— Немцы, може, идут на нас?
— Где — немцам? Москва, сказывают...
Скоро вечевую площадь и помост запрудили народные волны. Вечевой колокол умолк и только тихо стонал, замирая в воздухе. Звонарь, набожно перекрестившись и перекрестив колокол, потянулся к нему своими мозолистыми, корявыми руками и стал ими гладить края все еще тихо стонавшей меди, как бы лаская что-то милое, родное, дорогое ему.
— Утомился, мой батюшко, колоколец мой миленькой, утомился, родной, — любовно бормотал он. — Ну, ино отдохни-передохни, кормилец мой, колоколушко вечной... Ишь как тяжко дышит старина... Ино буде, буде стонать, батюшко...
Потом старик, привязав конец колокольной веревки к балясине, оперся руками о перила башенного окна и стал смотреть на вече, на площадь, затопленную народными волнами. Зрелище было поразительное: виднелись сплошные массы голов, шапок, плеч — плечо к плечу, хоть ходи по ним от одного конца площади до другого.
— Ишь дитушки мои новугородци — экое людо людное... Совокупилися дитки у единой матки... Головто, голов-то что!
Внизу, на вечевом помосте, отчетливо выделялись фигуры посадника и гонца, пригнавшего из Пскова.
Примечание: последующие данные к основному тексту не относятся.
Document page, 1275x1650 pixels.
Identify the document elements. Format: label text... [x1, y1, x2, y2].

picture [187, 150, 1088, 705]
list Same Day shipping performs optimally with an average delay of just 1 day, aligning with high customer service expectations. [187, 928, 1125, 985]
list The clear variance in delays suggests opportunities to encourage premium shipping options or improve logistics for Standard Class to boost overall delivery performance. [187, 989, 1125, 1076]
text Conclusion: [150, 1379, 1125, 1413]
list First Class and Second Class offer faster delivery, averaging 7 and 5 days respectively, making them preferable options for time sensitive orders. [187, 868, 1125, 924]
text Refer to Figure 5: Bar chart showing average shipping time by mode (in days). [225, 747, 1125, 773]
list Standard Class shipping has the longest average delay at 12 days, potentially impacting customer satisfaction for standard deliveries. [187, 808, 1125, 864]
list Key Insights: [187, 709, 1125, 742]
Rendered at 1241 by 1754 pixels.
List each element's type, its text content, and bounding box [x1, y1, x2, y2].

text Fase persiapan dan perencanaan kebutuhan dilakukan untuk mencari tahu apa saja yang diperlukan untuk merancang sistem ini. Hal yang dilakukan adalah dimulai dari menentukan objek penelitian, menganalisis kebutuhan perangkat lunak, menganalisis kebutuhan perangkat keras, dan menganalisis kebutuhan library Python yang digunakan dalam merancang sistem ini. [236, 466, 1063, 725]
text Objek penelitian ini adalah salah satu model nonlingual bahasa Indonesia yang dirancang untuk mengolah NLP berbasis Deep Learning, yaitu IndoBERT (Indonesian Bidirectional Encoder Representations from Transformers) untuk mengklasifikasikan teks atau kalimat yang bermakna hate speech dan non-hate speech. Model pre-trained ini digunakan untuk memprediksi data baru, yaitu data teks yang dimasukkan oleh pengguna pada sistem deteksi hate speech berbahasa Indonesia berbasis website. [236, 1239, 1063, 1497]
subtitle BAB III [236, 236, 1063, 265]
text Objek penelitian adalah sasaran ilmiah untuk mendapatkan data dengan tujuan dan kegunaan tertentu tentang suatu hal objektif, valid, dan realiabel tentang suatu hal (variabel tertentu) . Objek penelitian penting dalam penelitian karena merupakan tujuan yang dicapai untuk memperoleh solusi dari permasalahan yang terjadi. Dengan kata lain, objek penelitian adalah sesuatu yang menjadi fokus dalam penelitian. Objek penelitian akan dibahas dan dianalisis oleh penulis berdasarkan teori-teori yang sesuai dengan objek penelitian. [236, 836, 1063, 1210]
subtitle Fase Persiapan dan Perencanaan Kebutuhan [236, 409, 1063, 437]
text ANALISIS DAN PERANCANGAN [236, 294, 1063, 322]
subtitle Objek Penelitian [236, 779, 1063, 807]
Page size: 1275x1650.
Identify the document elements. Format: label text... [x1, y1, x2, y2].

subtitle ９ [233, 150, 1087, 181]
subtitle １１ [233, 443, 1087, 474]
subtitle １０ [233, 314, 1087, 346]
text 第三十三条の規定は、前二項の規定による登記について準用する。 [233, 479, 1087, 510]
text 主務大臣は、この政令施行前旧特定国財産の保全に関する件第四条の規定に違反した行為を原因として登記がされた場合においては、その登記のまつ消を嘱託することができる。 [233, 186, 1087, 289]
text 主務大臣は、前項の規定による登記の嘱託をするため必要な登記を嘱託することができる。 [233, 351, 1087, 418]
Седая голова посадника сверкала на солнце серебряным руном, а золотая гривна горела и словно искрилась, как богатое ожерелье на иконе.
Гонец что-то говорил и кланялся на все стороны. По площади волнами ходил невнятный говор, не то гул, не то рокот волн.
— Господин Великий Новгород серчать учал, — бормотал про себя звонарь, глядя с высоты на колыхающееся море голов и прислушиваясь к рокоту голосов.
— Ино псковичи на вече приговорили, что-де и Господин Великий Новгород, наш старший брат, нам-де и не в брата место стал, — доносился голос гонца.
— Хула на святую Софию!.. Не потерпим, братцы, таковые хулы!..
— Сором Великому Новгороду от молодчаго брата!
— Всядем, братцы, на конь за святую Софию, и за домы Божии, и за честь новогородскую! — вырывались голоса из толпы, и площадь колыхалась, как бор под ветром.